▸ What you should do
Look for the word "testing". Copy every line of the listing where it occurs.

※

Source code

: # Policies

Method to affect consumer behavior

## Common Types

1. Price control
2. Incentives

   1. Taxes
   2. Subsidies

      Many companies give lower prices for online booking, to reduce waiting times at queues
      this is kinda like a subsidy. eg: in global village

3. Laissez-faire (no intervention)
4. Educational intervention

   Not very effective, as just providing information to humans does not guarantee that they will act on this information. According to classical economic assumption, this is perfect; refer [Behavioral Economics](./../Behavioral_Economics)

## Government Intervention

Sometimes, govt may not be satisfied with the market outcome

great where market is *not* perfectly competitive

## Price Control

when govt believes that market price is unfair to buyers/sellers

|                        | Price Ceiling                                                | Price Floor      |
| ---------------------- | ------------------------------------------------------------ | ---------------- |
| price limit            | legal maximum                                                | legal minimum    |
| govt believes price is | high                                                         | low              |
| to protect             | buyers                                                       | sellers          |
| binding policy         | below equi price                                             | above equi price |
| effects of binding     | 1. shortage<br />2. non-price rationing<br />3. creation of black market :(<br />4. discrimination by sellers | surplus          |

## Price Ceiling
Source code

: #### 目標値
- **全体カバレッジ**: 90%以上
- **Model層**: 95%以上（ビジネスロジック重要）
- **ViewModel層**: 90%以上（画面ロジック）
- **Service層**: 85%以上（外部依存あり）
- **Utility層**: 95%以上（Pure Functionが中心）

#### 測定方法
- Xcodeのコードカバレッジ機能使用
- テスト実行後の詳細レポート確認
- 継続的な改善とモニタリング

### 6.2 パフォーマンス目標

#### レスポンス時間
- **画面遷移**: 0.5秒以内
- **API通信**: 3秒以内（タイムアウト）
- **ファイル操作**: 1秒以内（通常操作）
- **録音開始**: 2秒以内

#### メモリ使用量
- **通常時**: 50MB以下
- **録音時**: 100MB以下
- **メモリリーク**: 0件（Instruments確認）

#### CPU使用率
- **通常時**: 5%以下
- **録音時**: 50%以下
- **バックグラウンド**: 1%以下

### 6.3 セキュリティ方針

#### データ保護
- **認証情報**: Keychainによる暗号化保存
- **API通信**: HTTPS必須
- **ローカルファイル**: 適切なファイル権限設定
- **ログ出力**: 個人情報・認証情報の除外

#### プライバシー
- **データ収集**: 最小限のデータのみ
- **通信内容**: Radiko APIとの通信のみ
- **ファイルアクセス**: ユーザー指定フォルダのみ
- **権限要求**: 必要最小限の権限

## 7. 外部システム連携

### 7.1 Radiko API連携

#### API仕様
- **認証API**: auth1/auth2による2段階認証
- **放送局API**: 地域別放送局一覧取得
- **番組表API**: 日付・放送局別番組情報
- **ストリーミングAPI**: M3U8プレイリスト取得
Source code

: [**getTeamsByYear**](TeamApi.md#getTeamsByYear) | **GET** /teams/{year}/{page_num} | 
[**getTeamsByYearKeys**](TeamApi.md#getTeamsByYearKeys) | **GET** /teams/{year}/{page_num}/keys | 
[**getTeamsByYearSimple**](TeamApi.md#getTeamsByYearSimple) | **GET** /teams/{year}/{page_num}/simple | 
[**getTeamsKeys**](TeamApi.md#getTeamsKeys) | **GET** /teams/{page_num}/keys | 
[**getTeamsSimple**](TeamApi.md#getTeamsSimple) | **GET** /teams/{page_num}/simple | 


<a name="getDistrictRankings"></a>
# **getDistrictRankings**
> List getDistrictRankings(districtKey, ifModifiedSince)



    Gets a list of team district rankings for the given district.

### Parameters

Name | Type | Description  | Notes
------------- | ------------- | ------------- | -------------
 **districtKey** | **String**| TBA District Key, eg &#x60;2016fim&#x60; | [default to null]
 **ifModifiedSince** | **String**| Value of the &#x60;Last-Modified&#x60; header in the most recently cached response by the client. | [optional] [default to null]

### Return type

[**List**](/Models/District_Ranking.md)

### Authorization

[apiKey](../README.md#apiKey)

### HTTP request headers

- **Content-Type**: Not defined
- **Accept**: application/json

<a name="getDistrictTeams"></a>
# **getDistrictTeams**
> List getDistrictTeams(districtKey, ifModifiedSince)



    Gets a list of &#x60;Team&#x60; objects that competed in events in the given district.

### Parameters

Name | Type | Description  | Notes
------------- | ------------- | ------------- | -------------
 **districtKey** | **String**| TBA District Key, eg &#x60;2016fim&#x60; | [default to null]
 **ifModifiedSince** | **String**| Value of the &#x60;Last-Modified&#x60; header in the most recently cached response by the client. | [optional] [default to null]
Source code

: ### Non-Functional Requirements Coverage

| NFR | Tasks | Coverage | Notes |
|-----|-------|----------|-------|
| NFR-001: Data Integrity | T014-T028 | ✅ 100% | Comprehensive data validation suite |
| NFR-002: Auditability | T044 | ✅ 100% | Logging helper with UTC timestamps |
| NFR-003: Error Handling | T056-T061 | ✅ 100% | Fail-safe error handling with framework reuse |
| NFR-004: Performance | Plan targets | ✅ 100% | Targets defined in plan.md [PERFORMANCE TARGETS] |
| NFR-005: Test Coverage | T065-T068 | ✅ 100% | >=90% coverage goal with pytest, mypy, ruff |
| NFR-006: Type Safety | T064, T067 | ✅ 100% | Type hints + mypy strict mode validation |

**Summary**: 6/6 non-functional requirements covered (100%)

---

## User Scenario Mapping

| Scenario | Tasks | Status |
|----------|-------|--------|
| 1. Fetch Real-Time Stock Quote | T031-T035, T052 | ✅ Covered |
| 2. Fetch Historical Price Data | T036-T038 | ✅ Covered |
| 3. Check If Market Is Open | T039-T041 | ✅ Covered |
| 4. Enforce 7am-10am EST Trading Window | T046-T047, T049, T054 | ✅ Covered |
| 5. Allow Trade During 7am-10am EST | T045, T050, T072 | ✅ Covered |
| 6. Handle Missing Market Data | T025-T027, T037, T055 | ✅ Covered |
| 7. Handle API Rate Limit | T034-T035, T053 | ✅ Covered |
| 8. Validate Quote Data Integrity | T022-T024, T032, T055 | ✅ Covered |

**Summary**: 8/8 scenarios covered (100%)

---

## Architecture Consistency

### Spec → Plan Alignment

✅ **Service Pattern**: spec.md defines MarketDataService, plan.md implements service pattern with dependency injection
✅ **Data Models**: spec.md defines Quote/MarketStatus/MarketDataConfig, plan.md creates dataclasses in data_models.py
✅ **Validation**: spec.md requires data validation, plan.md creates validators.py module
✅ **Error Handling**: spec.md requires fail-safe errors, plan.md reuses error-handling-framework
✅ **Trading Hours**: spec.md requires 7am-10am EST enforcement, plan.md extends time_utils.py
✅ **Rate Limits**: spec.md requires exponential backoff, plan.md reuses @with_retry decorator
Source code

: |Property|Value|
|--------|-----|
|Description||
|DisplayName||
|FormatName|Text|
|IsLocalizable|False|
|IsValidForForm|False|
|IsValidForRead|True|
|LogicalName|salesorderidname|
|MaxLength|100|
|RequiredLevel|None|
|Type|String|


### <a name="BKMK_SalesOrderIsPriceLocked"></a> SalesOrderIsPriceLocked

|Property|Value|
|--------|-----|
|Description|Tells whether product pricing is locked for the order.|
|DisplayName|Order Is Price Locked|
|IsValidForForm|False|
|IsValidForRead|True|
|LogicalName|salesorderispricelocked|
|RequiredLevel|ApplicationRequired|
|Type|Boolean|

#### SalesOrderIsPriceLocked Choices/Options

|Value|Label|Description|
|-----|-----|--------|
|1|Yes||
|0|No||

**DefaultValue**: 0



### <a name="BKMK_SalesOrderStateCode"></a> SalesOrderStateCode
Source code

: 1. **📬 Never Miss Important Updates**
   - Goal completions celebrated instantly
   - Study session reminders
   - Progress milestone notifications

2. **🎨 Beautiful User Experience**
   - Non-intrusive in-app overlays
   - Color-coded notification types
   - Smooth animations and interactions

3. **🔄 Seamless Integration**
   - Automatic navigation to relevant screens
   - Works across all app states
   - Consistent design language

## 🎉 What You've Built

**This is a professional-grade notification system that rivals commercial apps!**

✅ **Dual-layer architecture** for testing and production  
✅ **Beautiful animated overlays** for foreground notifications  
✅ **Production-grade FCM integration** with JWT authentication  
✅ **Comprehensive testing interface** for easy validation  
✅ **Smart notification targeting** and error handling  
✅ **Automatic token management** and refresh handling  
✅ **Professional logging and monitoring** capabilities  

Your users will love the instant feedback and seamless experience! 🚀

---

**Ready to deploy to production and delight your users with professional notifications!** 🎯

※

▸ Finished task
✅ **Dual-layer architecture** for testing and production  
✅ **Comprehensive testing interface** for easy validation  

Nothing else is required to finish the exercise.